16. Nobody Will Ever Care As Much As You Do About the Art You Create, the Movement You Start or the Company You Build. You will set the tone for the behavior of the people you collaborate with. Art worth-making and anything in your life worth-doing will take far longer than you expect.

17. Today, We Live in a World Where You Can Go From Idea to Execution in a Matter of Hours. But that doesn't mean you'll be successful just as quickly.

18. The Only Viable Long Term Strategy to Build an Audience For Your Art is To Be So Good They Can't Ignore You. You can't do this by taking a course and implementing a bunch of tactics. This takes years of work.

19. Seek Guidance But Don't Treat it as a Gospel. If you do, you'll become a pale imitation of your predecessors and get washed up in a sea of sameness.

20. Don't Put Your Heroes and Role Models on Pedestals. They have the same flaws as every other human. Eventually, they'll disappoint you. If they haven't, just wait. You probably haven't known them that long.

21. ABC. Always Be Creating. The greatest way to get better at your art is to make more of it. And you don't have to make everything for public consumption.

22. Don't Follow Trends. A few years go, it was a trend to start a blog. Right now, it's trendy to start a podcast.

So, everybody and their mother is starting one. If you're genuinely passionate about it, great. But make sure that headlines haven't deluded you into thinking you're passionate about something when you're not.
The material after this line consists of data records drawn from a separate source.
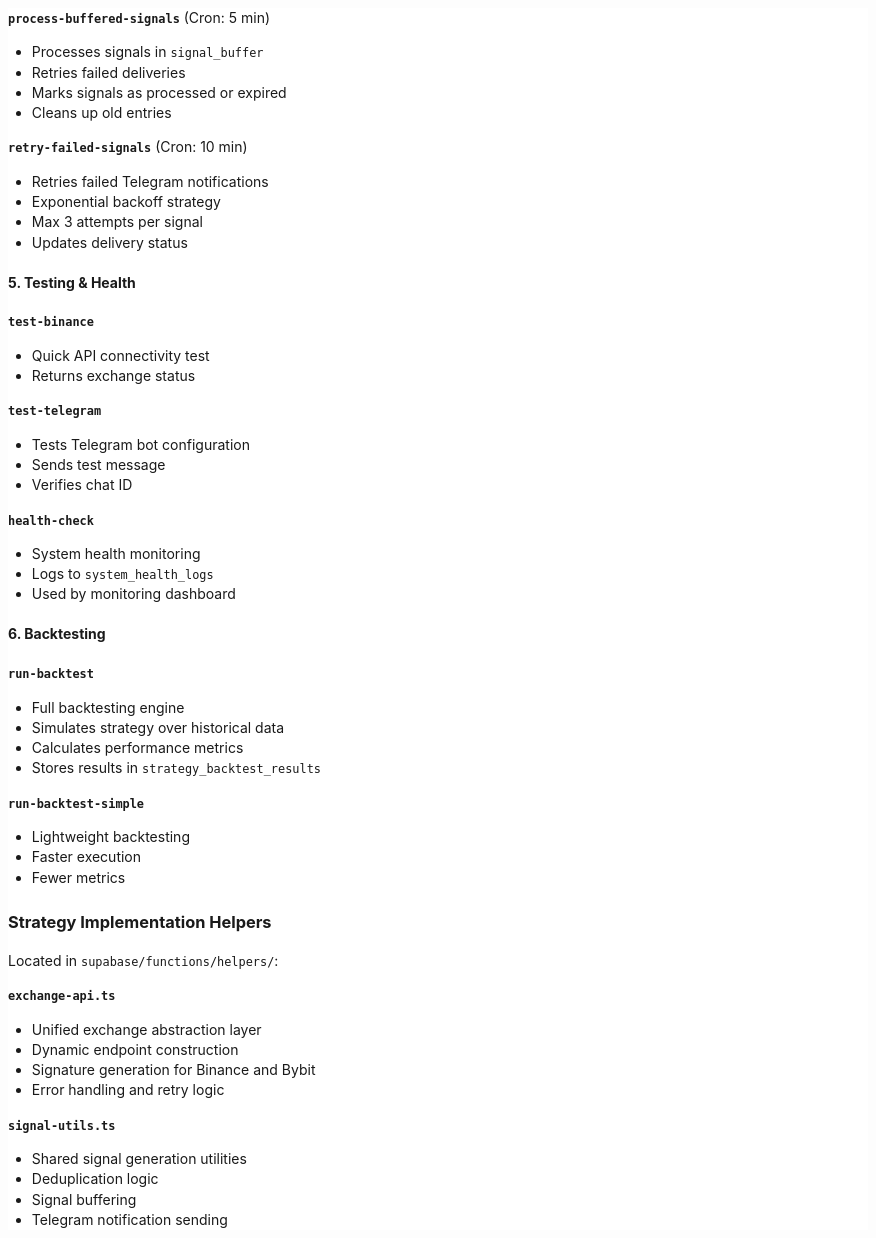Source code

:**`process-buffered-signals`** (Cron: 5 min)
- Processes signals in `signal_buffer`
- Retries failed deliveries
- Marks signals as processed or expired
- Cleans up old entries

**`retry-failed-signals`** (Cron: 10 min)
- Retries failed Telegram notifications
- Exponential backoff strategy
- Max 3 attempts per signal
- Updates delivery status

#### 5. Testing & Health

**`test-binance`**
- Quick API connectivity test
- Returns exchange status

**`test-telegram`**
- Tests Telegram bot configuration
- Sends test message
- Verifies chat ID

**`health-check`**
- System health monitoring
- Logs to `system_health_logs`
- Used by monitoring dashboard

#### 6. Backtesting

**`run-backtest`**
- Full backtesting engine
- Simulates strategy over historical data
- Calculates performance metrics
- Stores results in `strategy_backtest_results`

**`run-backtest-simple`**
- Lightweight backtesting
- Faster execution
- Fewer metrics

### Strategy Implementation Helpers

Located in `supabase/functions/helpers/`:

**`exchange-api.ts`**
- Unified exchange abstraction layer
- Dynamic endpoint construction
- Signature generation for Binance and Bybit
- Error handling and retry logic

**`signal-utils.ts`**
- Shared signal generation utilities
- Deduplication logic
- Signal buffering
- Telegram notification sending
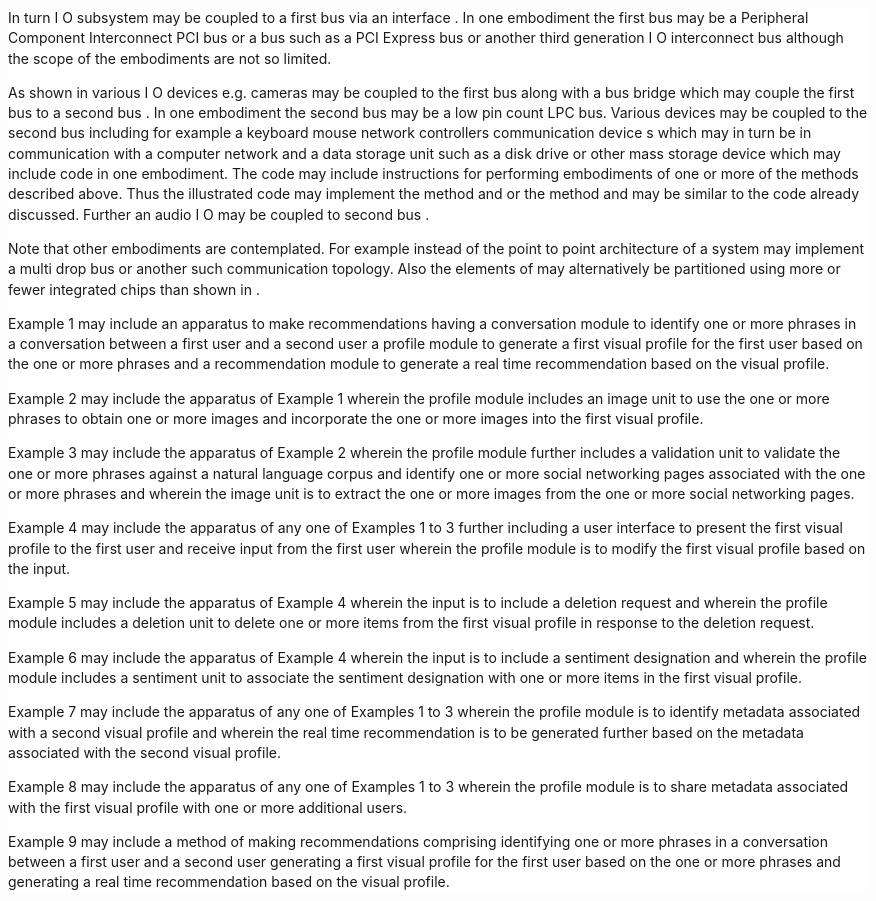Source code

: In turn I O subsystem may be coupled to a first bus via an interface . In one embodiment the first bus may be a Peripheral Component Interconnect PCI bus or a bus such as a PCI Express bus or another third generation I O interconnect bus although the scope of the embodiments are not so limited.

As shown in various I O devices e.g. cameras may be coupled to the first bus along with a bus bridge which may couple the first bus to a second bus . In one embodiment the second bus may be a low pin count LPC bus. Various devices may be coupled to the second bus including for example a keyboard mouse network controllers communication device s which may in turn be in communication with a computer network and a data storage unit such as a disk drive or other mass storage device which may include code in one embodiment. The code may include instructions for performing embodiments of one or more of the methods described above. Thus the illustrated code may implement the method and or the method and may be similar to the code already discussed. Further an audio I O may be coupled to second bus .

Note that other embodiments are contemplated. For example instead of the point to point architecture of a system may implement a multi drop bus or another such communication topology. Also the elements of may alternatively be partitioned using more or fewer integrated chips than shown in .

Example 1 may include an apparatus to make recommendations having a conversation module to identify one or more phrases in a conversation between a first user and a second user a profile module to generate a first visual profile for the first user based on the one or more phrases and a recommendation module to generate a real time recommendation based on the visual profile.

Example 2 may include the apparatus of Example 1 wherein the profile module includes an image unit to use the one or more phrases to obtain one or more images and incorporate the one or more images into the first visual profile.

Example 3 may include the apparatus of Example 2 wherein the profile module further includes a validation unit to validate the one or more phrases against a natural language corpus and identify one or more social networking pages associated with the one or more phrases and wherein the image unit is to extract the one or more images from the one or more social networking pages.

Example 4 may include the apparatus of any one of Examples 1 to 3 further including a user interface to present the first visual profile to the first user and receive input from the first user wherein the profile module is to modify the first visual profile based on the input.

Example 5 may include the apparatus of Example 4 wherein the input is to include a deletion request and wherein the profile module includes a deletion unit to delete one or more items from the first visual profile in response to the deletion request.

Example 6 may include the apparatus of Example 4 wherein the input is to include a sentiment designation and wherein the profile module includes a sentiment unit to associate the sentiment designation with one or more items in the first visual profile.

Example 7 may include the apparatus of any one of Examples 1 to 3 wherein the profile module is to identify metadata associated with a second visual profile and wherein the real time recommendation is to be generated further based on the metadata associated with the second visual profile.

Example 8 may include the apparatus of any one of Examples 1 to 3 wherein the profile module is to share metadata associated with the first visual profile with one or more additional users.

Example 9 may include a method of making recommendations comprising identifying one or more phrases in a conversation between a first user and a second user generating a first visual profile for the first user based on the one or more phrases and generating a real time recommendation based on the visual profile.
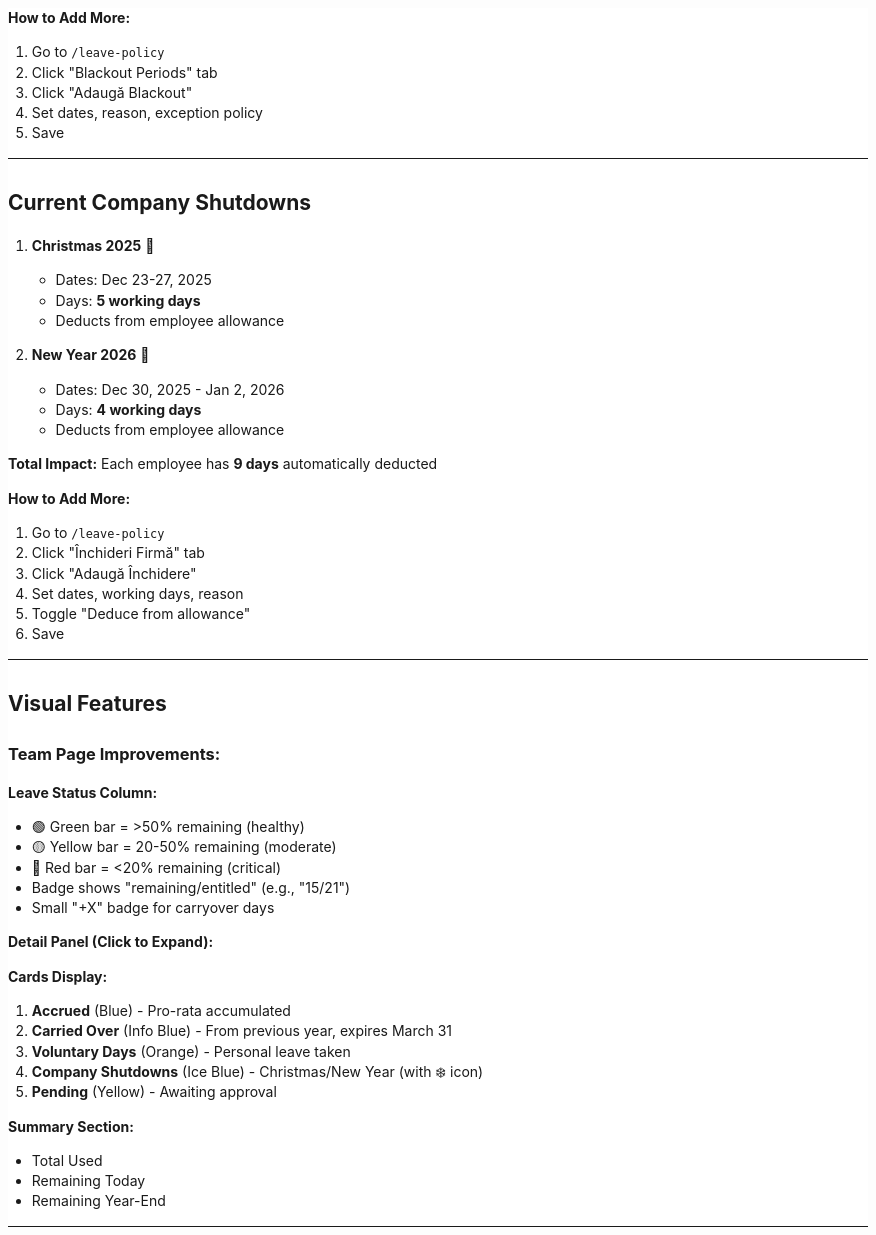 **How to Add More:**
1. Go to `/leave-policy`
2. Click "Blackout Periods" tab
3. Click "Adaugă Blackout"
4. Set dates, reason, exception policy
5. Save

---

## Current Company Shutdowns

1. **Christmas 2025** 🎄
   - Dates: Dec 23-27, 2025
   - Days: **5 working days**
   - Deducts from employee allowance

2. **New Year 2026** 🎊
   - Dates: Dec 30, 2025 - Jan 2, 2026
   - Days: **4 working days**
   - Deducts from employee allowance

**Total Impact:** Each employee has **9 days** automatically deducted

**How to Add More:**
1. Go to `/leave-policy`
2. Click "Închideri Firmă" tab
3. Click "Adaugă Închidere"
4. Set dates, working days, reason
5. Toggle "Deduce from allowance"
6. Save

---

## Visual Features

### **Team Page Improvements:**

**Leave Status Column:**
- 🟢 Green bar = >50% remaining (healthy)
- 🟡 Yellow bar = 20-50% remaining (moderate)
- 🔴 Red bar = <20% remaining (critical)
- Badge shows "remaining/entitled" (e.g., "15/21")
- Small "+X" badge for carryover days

**Detail Panel (Click to Expand):**

**Cards Display:**
1. **Accrued** (Blue) - Pro-rata accumulated
2. **Carried Over** (Info Blue) - From previous year, expires March 31
3. **Voluntary Days** (Orange) - Personal leave taken
4. **Company Shutdowns** (Ice Blue) - Christmas/New Year (with ❄️ icon)
5. **Pending** (Yellow) - Awaiting approval

**Summary Section:**
- Total Used
- Remaining Today
- Remaining Year-End

---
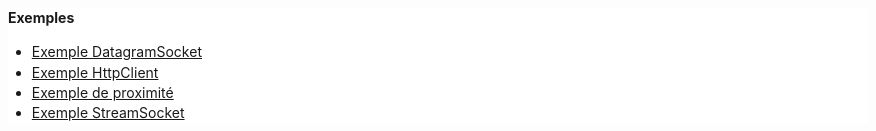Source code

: **Exemples**

* [Exemple DatagramSocket](http://go.microsoft.com/fwlink/p/?LinkID=243037)
* [Exemple HttpClient]( http://go.microsoft.com/fwlink/p/?linkid=242550)
* [Exemple de proximité](http://go.microsoft.com/fwlink/p/?linkid=245082)
* [Exemple StreamSocket](http://go.microsoft.com/fwlink/p/?linkid=243037)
All trends come to an end, so aim to create something that will stand the test of time—something that will matter 10 years from now and after you're gone. As my friend, Jordan, says, "Focus on legacy, not currency."

23. How You Measure Your Life and Your Creative Work Will Have a Big Impact On Your Happiness and Creative Fulfillment. If you measure your self-esteem with vanity metrics or any metrics for that matter, as Ryan Holiday says, "It's a recipe for profound disappointment."

24. If You Want to Make a Living as an Artist, You Have to be Ok With Asking People for Money. If somebody in your audience gets offended that you're selling something, send them all of your bills for the month, and transfer your mortgage to their name. Otherwise, tell them not to let the door hit their ass when they unsubscribe.

25. Nothing That You Accomplish as an Artist Will Heal Your Wounds or Provide You With Everlasting Creative Fulfillment. As Josh Radnor said to Sam Jones, "A successful career in the arts is rigged for dissatisfaction."

26. Accept the Fact That People Will Hate Your Art and Be Ok With the Fact That It's Not For Them. When you seek artistic validation from your audience, you're less likely to get it. You decrease your sense of creative fulfillment. Your work becomes safe, manufactured and predictable.

27. The Greatest Battle You'll Have to Win as an Artist is the One Inside Your Head. Much like running a startup, you have to learn to manage your psychology.

28. The Art That You're Most Afraid to Make, the Writing You're Most Afraid to Share, and the Stories You've Been Resisting are Often the Most Emotionally Resonant. Your greatest art comes from your greatest pain. But it's also a fine line between being vulnerable and being a train wreck.

29. Nobody Gives a Shit What You're Going to Start. It's easy to talk about the things you're going to start. But, it doesn't matter if you have nothing to show for it. All that counts is what you've finished.

30. Make More Art. The more art you make, the better your art will be. The more that you'll increase the likelihood of becoming so good they can't ignore you.